» **INFORMATION PROVIDED**
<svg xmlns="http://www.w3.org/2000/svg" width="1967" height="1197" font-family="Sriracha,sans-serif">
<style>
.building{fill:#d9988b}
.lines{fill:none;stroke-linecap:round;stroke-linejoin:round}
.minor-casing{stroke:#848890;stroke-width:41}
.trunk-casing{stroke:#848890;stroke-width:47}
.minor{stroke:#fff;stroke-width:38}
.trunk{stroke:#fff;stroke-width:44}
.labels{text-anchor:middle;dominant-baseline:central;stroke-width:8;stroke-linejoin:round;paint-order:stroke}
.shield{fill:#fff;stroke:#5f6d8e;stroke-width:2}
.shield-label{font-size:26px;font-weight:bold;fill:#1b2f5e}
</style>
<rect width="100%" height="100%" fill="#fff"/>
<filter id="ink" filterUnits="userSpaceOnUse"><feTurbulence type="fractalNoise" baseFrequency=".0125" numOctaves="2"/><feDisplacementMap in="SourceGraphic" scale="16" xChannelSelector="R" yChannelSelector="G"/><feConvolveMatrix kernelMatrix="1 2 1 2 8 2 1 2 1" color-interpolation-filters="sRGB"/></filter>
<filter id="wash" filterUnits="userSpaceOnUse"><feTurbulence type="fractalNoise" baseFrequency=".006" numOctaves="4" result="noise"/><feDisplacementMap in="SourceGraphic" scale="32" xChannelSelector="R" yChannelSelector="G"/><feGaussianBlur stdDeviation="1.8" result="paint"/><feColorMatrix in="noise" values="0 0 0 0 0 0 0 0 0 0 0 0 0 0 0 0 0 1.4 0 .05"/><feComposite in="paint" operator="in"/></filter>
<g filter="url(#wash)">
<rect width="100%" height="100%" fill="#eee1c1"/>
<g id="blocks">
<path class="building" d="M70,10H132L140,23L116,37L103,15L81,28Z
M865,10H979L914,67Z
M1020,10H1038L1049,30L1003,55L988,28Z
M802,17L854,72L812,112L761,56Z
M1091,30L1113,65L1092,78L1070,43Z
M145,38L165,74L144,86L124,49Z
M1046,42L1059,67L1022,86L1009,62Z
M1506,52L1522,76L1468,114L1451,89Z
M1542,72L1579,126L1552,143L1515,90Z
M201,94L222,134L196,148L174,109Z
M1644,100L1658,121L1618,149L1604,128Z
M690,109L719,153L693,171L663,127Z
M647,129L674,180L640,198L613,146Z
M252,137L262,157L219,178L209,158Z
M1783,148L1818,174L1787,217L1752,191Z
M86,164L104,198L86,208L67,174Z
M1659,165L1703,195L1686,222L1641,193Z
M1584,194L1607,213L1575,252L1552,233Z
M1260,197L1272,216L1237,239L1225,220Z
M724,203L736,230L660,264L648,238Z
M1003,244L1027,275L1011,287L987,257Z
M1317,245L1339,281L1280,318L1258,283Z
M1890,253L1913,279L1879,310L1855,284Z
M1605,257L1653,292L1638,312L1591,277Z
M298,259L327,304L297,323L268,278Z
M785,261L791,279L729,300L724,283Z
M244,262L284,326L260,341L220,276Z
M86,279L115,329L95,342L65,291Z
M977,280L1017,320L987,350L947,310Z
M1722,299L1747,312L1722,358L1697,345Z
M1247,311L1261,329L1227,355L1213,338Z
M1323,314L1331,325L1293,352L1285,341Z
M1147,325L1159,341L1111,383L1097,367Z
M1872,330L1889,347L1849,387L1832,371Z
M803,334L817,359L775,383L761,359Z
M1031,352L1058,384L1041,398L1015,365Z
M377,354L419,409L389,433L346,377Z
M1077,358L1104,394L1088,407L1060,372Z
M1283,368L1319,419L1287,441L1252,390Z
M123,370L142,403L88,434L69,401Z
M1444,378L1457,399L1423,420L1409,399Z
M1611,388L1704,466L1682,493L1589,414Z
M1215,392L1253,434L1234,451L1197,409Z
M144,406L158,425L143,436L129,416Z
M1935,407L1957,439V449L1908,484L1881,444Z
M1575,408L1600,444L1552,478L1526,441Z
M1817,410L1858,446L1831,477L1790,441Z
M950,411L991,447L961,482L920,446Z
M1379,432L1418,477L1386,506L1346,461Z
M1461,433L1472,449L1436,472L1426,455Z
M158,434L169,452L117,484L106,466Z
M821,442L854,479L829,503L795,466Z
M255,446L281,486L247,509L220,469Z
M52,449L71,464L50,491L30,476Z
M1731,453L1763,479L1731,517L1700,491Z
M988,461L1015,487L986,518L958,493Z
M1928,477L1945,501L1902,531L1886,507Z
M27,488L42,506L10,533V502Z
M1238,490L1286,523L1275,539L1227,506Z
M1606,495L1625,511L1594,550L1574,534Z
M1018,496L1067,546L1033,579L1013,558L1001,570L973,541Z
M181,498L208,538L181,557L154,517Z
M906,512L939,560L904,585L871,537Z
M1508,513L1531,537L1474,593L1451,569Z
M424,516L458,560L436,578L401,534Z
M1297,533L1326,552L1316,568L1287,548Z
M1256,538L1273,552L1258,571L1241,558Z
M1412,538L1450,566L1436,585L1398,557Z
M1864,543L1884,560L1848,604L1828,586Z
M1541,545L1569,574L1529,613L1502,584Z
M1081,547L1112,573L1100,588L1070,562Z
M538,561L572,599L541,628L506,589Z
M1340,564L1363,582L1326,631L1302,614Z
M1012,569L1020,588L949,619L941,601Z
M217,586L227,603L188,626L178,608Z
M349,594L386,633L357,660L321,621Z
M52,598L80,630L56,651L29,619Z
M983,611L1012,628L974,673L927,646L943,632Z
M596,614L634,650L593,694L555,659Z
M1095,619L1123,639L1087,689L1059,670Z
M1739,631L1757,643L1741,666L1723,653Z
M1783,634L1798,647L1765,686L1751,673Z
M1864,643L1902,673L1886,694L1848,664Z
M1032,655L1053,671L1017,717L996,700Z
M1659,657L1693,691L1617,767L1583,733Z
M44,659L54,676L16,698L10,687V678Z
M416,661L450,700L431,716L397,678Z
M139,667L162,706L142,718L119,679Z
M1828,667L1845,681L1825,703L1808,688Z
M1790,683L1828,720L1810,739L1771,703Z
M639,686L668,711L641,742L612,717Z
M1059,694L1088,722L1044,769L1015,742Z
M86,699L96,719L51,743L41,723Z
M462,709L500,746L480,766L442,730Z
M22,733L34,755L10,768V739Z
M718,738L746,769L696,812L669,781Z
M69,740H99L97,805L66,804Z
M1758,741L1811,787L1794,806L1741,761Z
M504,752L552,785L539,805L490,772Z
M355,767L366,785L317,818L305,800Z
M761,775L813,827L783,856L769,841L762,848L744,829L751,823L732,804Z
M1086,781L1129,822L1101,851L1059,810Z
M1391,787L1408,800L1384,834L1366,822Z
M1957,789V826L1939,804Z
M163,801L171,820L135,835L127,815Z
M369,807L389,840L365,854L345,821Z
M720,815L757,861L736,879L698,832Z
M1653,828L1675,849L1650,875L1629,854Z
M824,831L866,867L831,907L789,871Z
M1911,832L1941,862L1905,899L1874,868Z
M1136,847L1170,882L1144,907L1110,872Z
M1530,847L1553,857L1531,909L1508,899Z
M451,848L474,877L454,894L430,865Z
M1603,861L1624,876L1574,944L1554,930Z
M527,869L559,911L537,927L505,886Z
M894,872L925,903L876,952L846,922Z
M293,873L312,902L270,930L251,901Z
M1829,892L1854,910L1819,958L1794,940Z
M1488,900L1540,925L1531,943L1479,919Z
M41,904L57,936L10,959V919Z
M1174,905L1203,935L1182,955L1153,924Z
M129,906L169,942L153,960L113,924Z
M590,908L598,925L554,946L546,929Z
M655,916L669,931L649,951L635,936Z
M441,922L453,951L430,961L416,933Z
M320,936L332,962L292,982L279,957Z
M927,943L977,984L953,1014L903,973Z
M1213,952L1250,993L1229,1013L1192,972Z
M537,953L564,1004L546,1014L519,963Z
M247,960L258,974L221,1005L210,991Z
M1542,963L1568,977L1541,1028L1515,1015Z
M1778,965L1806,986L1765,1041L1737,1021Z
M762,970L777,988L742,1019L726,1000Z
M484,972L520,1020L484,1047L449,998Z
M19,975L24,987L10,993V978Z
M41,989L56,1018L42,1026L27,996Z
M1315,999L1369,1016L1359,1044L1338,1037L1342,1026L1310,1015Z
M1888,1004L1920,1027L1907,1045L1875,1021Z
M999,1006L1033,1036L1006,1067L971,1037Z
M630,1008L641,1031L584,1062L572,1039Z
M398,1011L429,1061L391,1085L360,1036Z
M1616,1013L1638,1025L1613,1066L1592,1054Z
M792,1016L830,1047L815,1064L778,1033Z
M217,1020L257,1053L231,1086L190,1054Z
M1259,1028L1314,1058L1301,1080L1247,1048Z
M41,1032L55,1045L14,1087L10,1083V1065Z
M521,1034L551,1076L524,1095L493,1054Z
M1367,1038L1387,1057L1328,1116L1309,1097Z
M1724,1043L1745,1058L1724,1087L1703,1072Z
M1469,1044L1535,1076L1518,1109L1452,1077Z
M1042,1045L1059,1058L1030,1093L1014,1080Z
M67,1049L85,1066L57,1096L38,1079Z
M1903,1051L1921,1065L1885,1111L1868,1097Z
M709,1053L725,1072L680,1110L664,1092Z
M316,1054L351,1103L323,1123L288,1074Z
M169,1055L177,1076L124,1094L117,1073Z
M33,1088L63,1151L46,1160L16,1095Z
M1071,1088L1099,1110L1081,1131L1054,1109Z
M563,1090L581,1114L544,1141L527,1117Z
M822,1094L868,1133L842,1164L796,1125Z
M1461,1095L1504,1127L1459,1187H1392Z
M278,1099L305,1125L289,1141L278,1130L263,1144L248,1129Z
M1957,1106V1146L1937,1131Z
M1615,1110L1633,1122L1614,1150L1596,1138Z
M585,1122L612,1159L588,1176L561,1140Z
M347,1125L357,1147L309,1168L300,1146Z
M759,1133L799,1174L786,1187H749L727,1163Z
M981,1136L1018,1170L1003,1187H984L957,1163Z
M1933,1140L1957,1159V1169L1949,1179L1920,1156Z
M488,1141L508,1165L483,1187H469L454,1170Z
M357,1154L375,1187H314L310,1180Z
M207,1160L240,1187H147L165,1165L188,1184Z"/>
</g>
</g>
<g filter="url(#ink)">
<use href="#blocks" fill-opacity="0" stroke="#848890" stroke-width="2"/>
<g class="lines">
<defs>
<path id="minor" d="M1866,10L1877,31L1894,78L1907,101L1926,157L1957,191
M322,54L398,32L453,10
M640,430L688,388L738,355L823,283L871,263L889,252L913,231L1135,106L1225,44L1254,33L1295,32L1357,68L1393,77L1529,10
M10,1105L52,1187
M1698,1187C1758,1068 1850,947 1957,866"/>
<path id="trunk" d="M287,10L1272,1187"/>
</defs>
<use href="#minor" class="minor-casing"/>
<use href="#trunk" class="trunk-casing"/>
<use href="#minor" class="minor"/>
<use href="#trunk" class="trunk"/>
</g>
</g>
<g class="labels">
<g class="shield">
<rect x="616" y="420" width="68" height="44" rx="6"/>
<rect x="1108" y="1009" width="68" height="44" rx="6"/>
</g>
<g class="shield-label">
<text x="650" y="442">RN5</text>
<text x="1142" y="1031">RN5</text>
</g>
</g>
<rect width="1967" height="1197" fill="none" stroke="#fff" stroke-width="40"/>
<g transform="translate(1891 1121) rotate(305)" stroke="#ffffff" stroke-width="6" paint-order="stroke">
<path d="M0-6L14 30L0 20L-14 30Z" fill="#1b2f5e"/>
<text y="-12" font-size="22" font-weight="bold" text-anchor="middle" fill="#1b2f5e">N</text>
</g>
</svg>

...

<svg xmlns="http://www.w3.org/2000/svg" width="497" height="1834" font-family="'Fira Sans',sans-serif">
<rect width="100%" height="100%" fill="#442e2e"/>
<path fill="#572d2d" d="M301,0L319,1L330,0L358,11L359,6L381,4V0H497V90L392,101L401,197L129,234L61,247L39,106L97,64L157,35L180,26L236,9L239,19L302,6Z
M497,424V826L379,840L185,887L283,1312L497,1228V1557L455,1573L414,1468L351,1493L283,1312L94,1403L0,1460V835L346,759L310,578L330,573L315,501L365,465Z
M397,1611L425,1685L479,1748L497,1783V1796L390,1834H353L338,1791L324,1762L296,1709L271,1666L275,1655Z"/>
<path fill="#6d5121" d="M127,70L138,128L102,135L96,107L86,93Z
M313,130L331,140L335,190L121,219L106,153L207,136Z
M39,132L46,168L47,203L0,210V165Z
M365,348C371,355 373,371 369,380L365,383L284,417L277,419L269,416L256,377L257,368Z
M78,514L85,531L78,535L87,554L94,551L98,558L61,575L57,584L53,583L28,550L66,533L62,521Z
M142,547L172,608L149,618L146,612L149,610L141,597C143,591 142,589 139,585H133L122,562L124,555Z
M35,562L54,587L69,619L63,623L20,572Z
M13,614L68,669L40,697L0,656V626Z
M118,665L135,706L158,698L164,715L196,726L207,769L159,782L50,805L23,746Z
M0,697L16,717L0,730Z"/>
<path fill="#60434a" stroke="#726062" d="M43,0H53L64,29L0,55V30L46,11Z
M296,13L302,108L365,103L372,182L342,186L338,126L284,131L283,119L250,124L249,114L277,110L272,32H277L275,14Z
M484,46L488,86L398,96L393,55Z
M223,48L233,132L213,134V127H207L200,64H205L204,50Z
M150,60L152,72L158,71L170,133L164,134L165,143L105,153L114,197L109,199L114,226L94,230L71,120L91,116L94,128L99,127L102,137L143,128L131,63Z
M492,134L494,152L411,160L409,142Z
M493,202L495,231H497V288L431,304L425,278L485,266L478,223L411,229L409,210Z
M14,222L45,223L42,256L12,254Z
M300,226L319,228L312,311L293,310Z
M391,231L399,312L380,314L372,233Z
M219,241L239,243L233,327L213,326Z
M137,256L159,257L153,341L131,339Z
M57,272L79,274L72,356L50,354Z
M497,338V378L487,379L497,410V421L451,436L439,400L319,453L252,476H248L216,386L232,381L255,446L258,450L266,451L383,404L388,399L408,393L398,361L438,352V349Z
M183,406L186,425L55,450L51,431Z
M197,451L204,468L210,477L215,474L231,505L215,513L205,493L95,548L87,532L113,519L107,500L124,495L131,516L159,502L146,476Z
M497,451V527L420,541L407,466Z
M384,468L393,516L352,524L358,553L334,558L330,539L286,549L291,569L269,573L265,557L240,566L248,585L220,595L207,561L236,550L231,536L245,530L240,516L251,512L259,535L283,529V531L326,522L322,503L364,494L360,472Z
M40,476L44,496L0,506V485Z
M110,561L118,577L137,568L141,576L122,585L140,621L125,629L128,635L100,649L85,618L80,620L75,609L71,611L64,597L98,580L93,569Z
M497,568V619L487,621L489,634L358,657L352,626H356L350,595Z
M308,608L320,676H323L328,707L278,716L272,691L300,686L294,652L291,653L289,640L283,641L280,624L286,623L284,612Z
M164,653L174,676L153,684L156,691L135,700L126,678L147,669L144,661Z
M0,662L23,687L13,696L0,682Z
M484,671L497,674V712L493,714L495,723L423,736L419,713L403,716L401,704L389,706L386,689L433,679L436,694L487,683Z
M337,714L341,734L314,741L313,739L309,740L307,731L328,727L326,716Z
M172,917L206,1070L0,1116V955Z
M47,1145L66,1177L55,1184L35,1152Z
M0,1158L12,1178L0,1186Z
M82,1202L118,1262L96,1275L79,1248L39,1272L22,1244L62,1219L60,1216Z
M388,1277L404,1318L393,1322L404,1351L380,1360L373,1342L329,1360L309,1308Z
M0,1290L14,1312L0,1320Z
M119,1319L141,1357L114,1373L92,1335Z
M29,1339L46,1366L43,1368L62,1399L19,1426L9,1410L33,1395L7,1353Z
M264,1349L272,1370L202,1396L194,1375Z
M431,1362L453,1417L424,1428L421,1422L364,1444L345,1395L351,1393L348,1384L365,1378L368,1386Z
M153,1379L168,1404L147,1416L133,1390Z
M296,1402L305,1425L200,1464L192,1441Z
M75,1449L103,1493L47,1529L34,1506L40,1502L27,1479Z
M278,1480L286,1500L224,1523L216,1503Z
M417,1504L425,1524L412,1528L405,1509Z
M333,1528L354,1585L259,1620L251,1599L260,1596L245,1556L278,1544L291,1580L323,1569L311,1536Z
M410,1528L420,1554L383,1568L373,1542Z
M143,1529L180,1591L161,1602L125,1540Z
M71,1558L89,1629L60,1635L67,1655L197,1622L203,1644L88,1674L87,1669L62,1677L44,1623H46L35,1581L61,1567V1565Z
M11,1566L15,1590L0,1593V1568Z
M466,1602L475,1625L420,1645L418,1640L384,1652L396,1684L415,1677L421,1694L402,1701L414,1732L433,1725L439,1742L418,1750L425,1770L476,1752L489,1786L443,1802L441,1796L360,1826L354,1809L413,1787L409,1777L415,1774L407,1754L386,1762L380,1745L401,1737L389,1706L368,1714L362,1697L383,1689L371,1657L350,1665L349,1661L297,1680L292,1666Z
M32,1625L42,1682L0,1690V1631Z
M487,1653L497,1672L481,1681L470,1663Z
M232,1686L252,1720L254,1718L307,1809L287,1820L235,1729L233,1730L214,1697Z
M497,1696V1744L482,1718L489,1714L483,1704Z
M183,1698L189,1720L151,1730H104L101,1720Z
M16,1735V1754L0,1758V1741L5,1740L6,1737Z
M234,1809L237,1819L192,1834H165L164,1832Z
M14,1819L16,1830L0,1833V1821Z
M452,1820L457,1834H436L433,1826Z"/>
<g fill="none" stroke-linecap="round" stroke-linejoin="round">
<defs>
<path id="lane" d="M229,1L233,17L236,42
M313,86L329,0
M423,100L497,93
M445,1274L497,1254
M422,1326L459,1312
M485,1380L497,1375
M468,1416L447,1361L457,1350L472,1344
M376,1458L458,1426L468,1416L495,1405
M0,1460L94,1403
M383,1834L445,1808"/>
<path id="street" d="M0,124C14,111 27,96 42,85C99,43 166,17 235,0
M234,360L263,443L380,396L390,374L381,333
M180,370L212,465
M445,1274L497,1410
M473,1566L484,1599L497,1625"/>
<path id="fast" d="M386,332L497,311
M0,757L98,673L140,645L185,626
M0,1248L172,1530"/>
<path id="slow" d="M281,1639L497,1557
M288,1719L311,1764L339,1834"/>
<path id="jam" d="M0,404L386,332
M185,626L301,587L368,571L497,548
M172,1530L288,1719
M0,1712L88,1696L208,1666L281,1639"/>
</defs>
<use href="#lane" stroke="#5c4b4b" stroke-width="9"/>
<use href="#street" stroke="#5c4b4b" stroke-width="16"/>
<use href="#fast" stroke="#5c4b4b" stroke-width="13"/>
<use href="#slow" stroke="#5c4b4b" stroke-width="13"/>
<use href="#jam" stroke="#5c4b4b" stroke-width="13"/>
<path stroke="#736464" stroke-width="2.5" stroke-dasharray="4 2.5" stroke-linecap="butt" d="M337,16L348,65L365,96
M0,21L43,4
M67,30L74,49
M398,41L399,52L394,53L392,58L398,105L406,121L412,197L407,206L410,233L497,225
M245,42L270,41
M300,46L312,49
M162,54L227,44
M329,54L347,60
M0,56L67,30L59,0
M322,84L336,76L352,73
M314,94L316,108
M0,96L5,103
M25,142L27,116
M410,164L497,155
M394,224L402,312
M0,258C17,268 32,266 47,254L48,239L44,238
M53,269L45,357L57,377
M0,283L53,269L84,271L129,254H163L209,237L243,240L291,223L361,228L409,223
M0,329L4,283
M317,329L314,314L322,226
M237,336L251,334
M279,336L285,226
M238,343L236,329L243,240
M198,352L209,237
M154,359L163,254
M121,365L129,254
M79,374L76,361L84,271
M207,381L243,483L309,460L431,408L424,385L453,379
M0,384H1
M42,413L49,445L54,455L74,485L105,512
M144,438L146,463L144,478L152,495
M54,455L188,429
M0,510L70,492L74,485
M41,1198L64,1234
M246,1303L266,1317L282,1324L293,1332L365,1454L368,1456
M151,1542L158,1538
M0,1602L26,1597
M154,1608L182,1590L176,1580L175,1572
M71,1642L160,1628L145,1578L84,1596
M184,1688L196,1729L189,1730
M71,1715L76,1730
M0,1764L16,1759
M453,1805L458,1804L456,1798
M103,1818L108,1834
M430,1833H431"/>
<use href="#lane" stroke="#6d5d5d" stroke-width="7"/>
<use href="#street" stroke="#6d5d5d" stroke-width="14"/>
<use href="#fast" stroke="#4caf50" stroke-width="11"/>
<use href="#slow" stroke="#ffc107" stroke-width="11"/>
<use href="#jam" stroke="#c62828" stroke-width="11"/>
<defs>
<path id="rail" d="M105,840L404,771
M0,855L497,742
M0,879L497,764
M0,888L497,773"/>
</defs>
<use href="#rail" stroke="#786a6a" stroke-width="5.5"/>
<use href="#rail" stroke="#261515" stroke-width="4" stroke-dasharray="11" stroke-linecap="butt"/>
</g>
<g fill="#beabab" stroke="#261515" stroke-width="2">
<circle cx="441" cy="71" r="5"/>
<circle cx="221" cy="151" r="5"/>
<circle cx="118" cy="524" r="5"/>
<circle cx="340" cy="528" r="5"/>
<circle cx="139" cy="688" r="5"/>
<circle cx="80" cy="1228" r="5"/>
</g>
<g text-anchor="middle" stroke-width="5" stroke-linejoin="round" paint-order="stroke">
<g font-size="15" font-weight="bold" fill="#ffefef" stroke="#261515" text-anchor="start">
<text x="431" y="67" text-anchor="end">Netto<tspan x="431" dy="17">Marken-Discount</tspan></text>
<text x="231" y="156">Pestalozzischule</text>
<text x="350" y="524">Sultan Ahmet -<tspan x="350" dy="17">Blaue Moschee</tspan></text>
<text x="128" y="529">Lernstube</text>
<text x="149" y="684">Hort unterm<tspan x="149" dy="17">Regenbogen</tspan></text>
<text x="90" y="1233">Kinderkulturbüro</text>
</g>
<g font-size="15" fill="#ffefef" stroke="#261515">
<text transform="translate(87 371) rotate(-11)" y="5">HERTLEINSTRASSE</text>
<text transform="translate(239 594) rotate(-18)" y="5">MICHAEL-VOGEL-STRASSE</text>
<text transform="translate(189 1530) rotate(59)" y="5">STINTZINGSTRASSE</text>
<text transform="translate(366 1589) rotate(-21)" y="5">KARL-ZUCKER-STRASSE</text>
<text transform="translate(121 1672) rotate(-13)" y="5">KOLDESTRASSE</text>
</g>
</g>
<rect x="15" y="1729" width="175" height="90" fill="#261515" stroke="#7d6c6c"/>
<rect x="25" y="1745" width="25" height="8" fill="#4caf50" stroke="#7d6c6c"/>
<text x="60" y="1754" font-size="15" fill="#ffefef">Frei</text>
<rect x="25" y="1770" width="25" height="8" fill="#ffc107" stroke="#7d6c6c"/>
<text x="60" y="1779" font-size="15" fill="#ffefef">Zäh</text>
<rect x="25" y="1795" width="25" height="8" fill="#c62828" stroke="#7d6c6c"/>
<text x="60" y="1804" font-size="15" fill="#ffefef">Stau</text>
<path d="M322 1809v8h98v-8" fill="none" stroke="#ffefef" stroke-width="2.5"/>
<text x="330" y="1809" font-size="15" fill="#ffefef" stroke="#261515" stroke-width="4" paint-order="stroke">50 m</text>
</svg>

» **ASSIGNMENT**
Return only the part of the records above that opens with the line containing "M537,953L564,1004L546,1014L519,963Z" and closes with the line containing "M1259,1028L1314,1058L1301,1080L1247,1048Z", ends included.

» **FINISHED TASK**
M537,953L564,1004L546,1014L519,963Z
M247,960L258,974L221,1005L210,991Z
M1542,963L1568,977L1541,1028L1515,1015Z
M1778,965L1806,986L1765,1041L1737,1021Z
M762,970L777,988L742,1019L726,1000Z
M484,972L520,1020L484,1047L449,998Z
M19,975L24,987L10,993V978Z
M41,989L56,1018L42,1026L27,996Z
M1315,999L1369,1016L1359,1044L1338,1037L1342,1026L1310,1015Z
M1888,1004L1920,1027L1907,1045L1875,1021Z
M999,1006L1033,1036L1006,1067L971,1037Z
M630,1008L641,1031L584,1062L572,1039Z
M398,1011L429,1061L391,1085L360,1036Z
M1616,1013L1638,1025L1613,1066L1592,1054Z
M792,1016L830,1047L815,1064L778,1033Z
M217,1020L257,1053L231,1086L190,1054Z
M1259,1028L1314,1058L1301,1080L1247,1048Z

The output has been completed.